2. A method for preparing the sulfonyl chloride modified lignin-based carrier-supported iron phthalocyanine of claim 1 comprising:

And (3) heating the compound shown in the formula A and the compound shown in the formula B in a DMF solvent for reaction to obtain the sulfonyl chloride modified lignin-based carrier loaded iron phthalocyanine shown in the formula (1).

3. The method for preparing sulfonyl chloride modified lignin-based carrier supported iron phthalocyanine according to claim 2, wherein the weight ratio of the compound represented by formula a to the compound represented by formula B is 1: (1-10), prior to the heating reaction, subjecting the mixture to ultrasonic treatment, the temperature of the heating reaction being 120 ℃.

4. A method of catalyzing depolymerization of lignin, comprising:

placing lignin and sulfonyl chloride modified lignin-based carrier loaded iron phthalocyanine shown in a formula (1) in claim 1 into a mixed solvent of water and acetonitrile, adding hydrogen peroxide to the solution until the pH value of the solution is less than 5 and greater than 1, heating and stirring to realize lignin oxidative depolymerization.

5. The method for catalyzing depolymerization of lignin according to claim 4, wherein the sulfonyl chloride modified lignin-based carrier supports iron phthalocyanine in a weight ratio of 0.5wt% to 6wt% based on the weight of lignin.

6. The method for catalyzing depolymerization of lignin according to claim 5, wherein the sulfonyl chloride modified lignin-based carrier supports iron phthalocyanine in a weight ratio of 3.5wt% based on the weight of lignin.

7. The method for depolymerizing lignin by catalysis according to claim 4, wherein the heating temperature is 120-150 ℃ and the reaction time is 40-200min.
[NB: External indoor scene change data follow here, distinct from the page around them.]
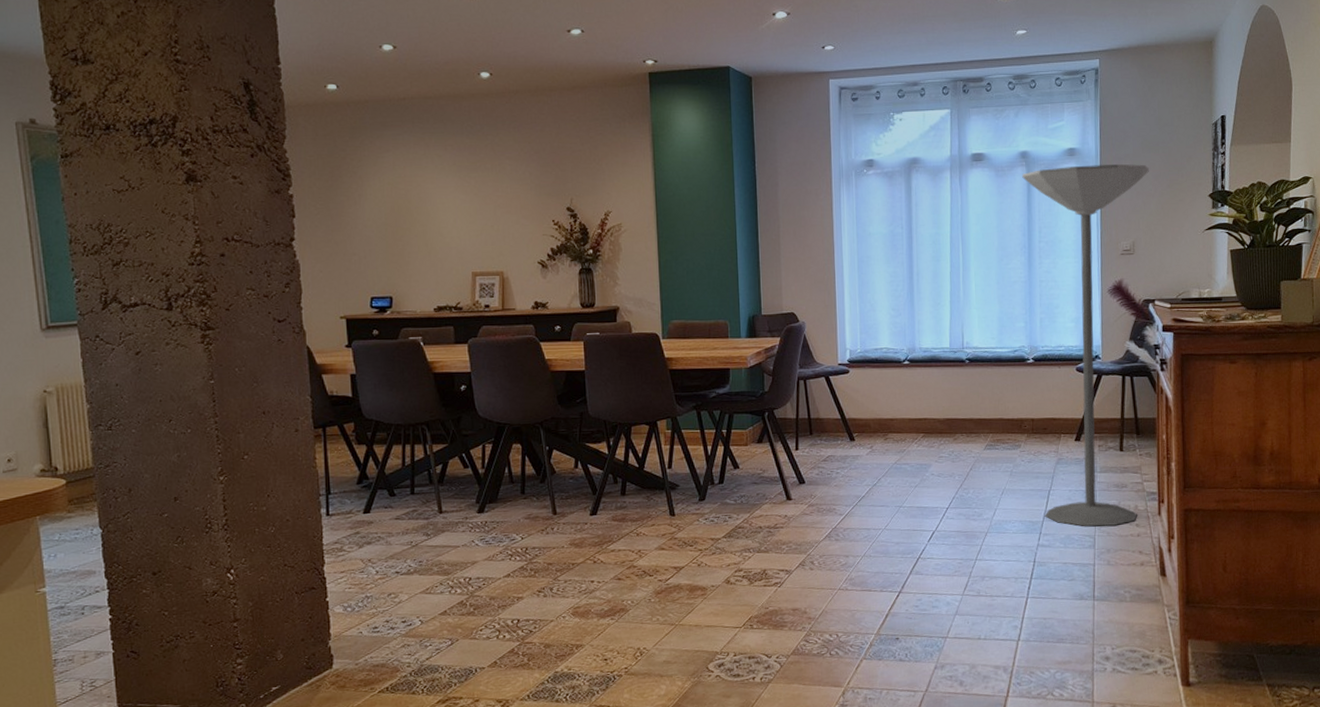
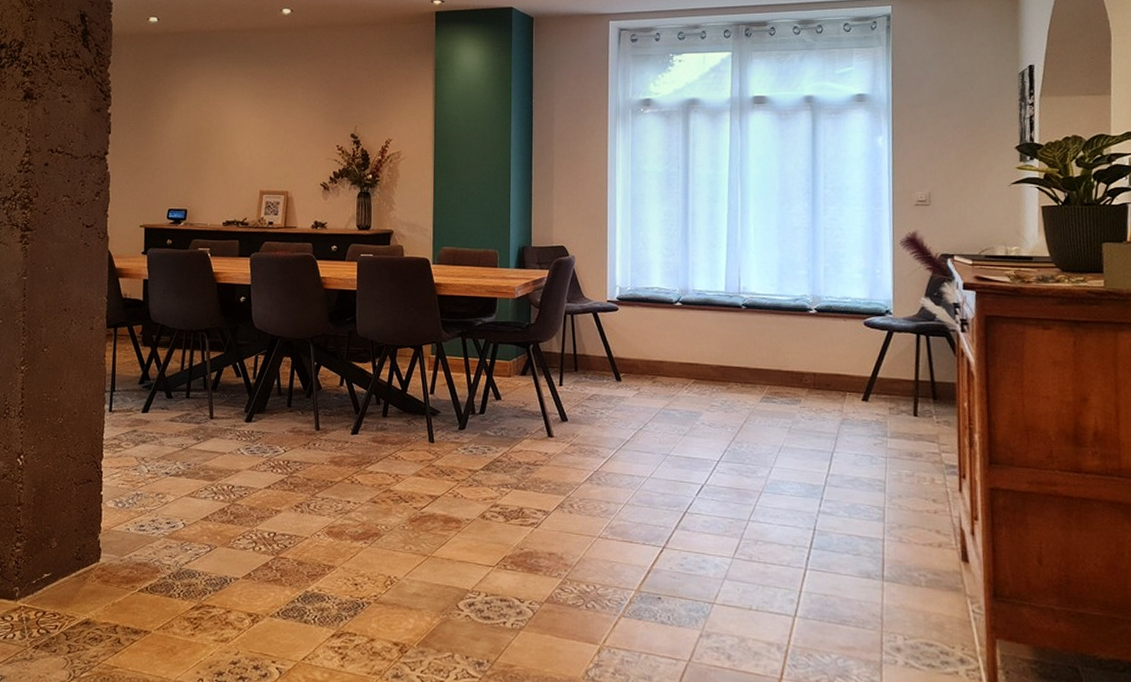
floor lamp: present [1022,163,1149,527] -> none [807,111,947,498]

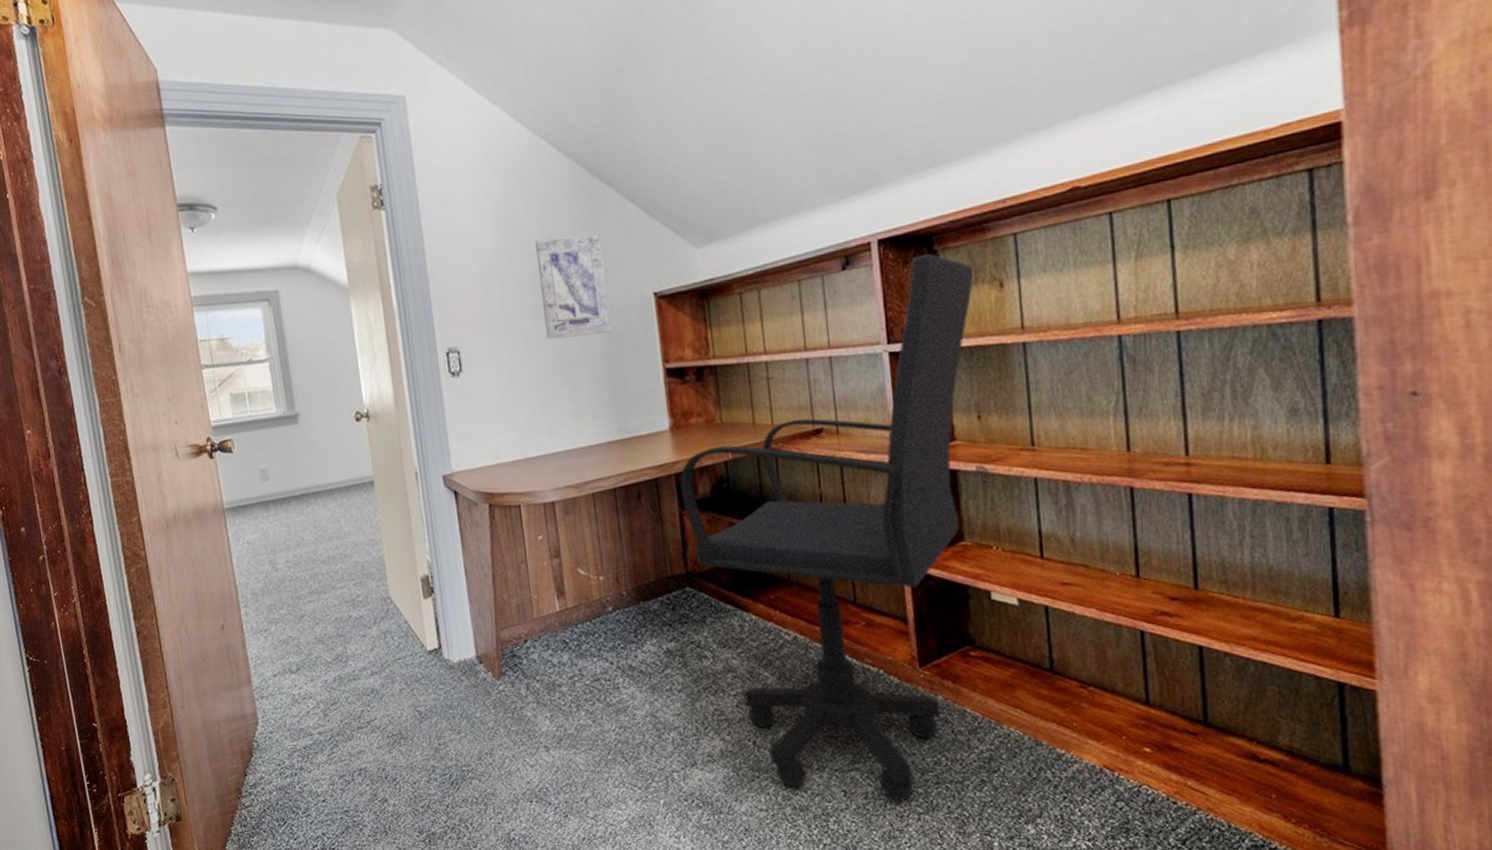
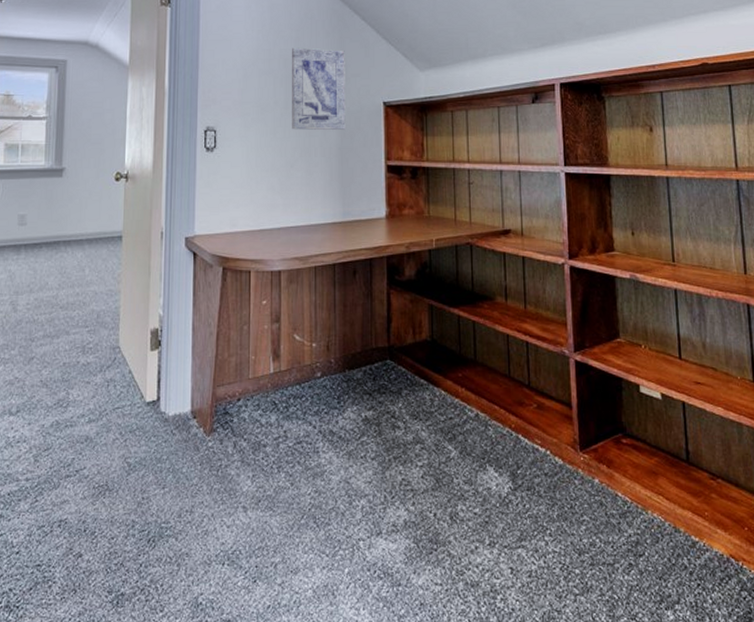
office chair: present [680,254,974,801] -> none [390,99,631,581]

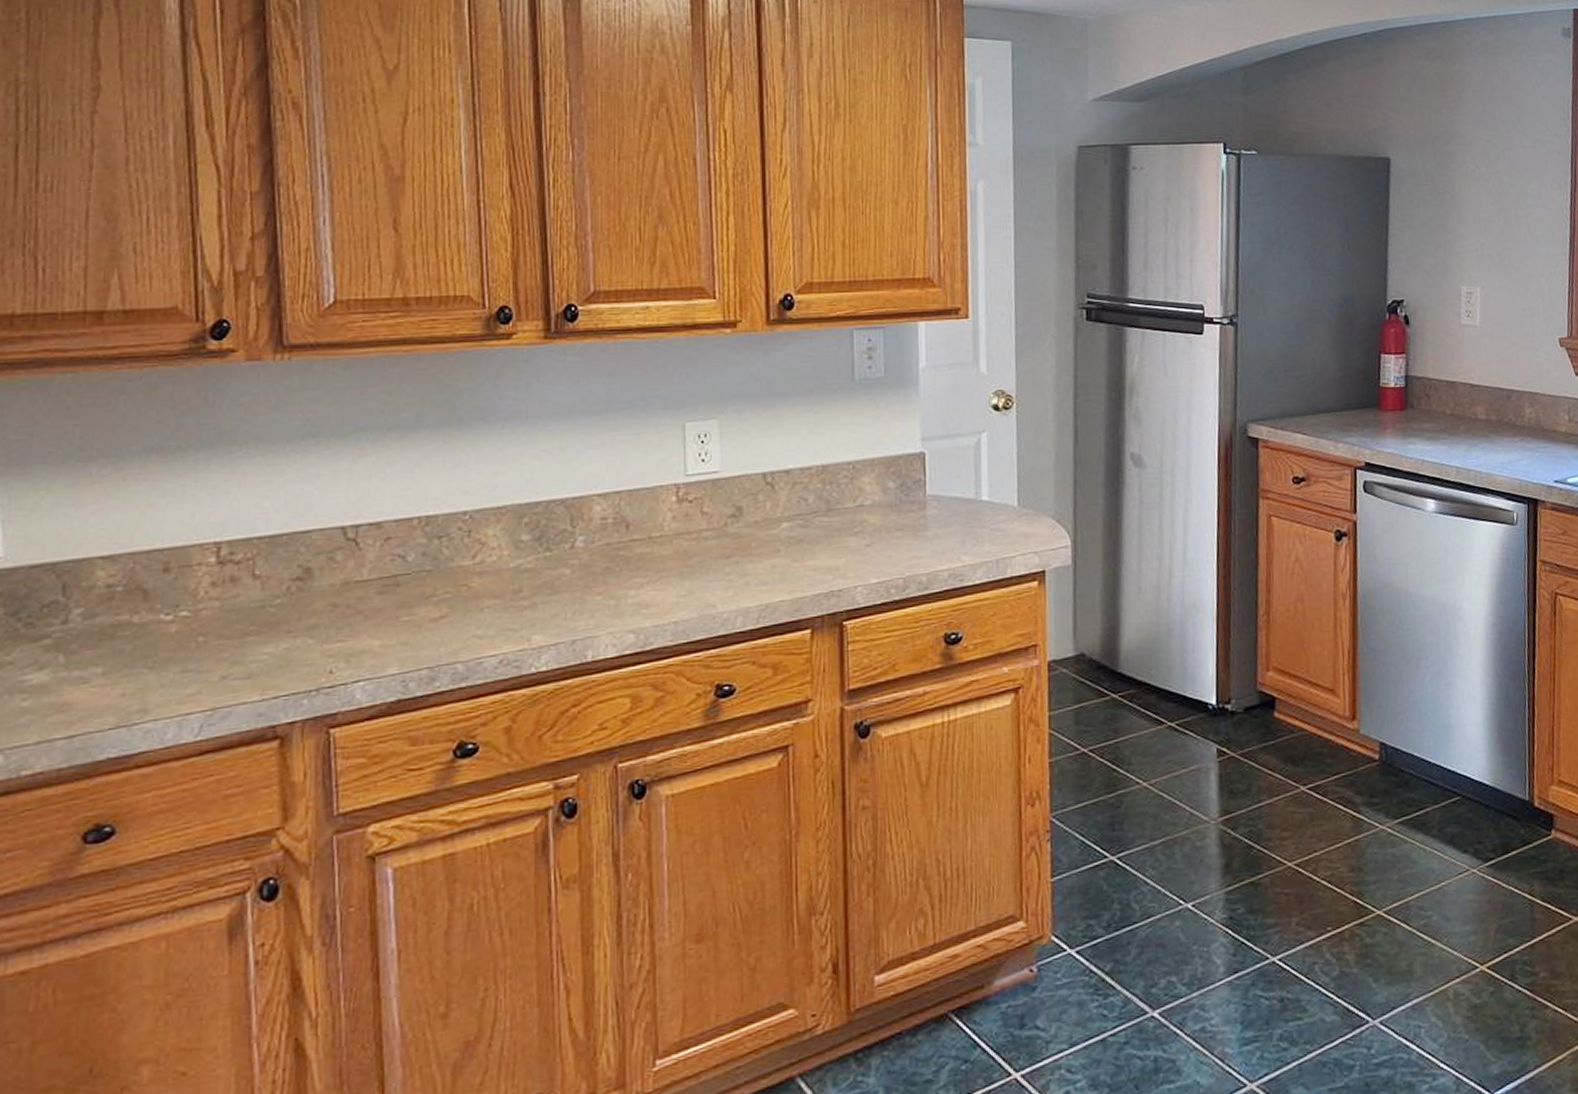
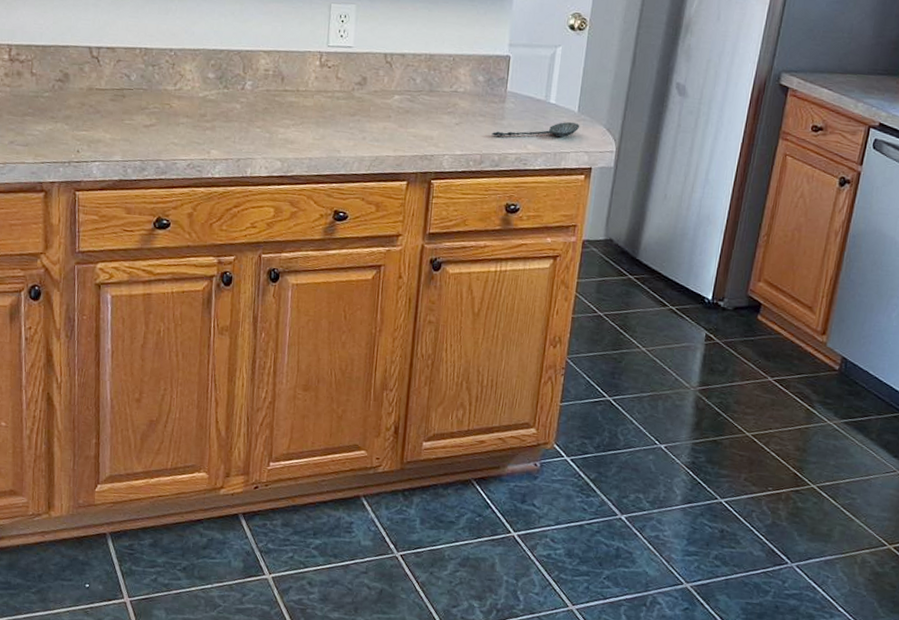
spoon: none [914,520,1023,552] -> present [492,122,580,137]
8. The method for depolymerizing lignin by catalysis according to claim 7, wherein the heating temperature is 135 ℃, the reaction time is 120min, and the pH value of the solution is adjusted to 3 by sulfuric acid.

9. The method for depolymerizing lignin by catalysis according to claim 4, wherein the concentration of hydrogen peroxide is 2.5X10 ^-2-20×10^-2 mol/L.

10. The method for catalyzing depolymerization of lignin according to claim 9, wherein the concentration of hydrogen peroxide is 15 x 10 ^-2 mol/L.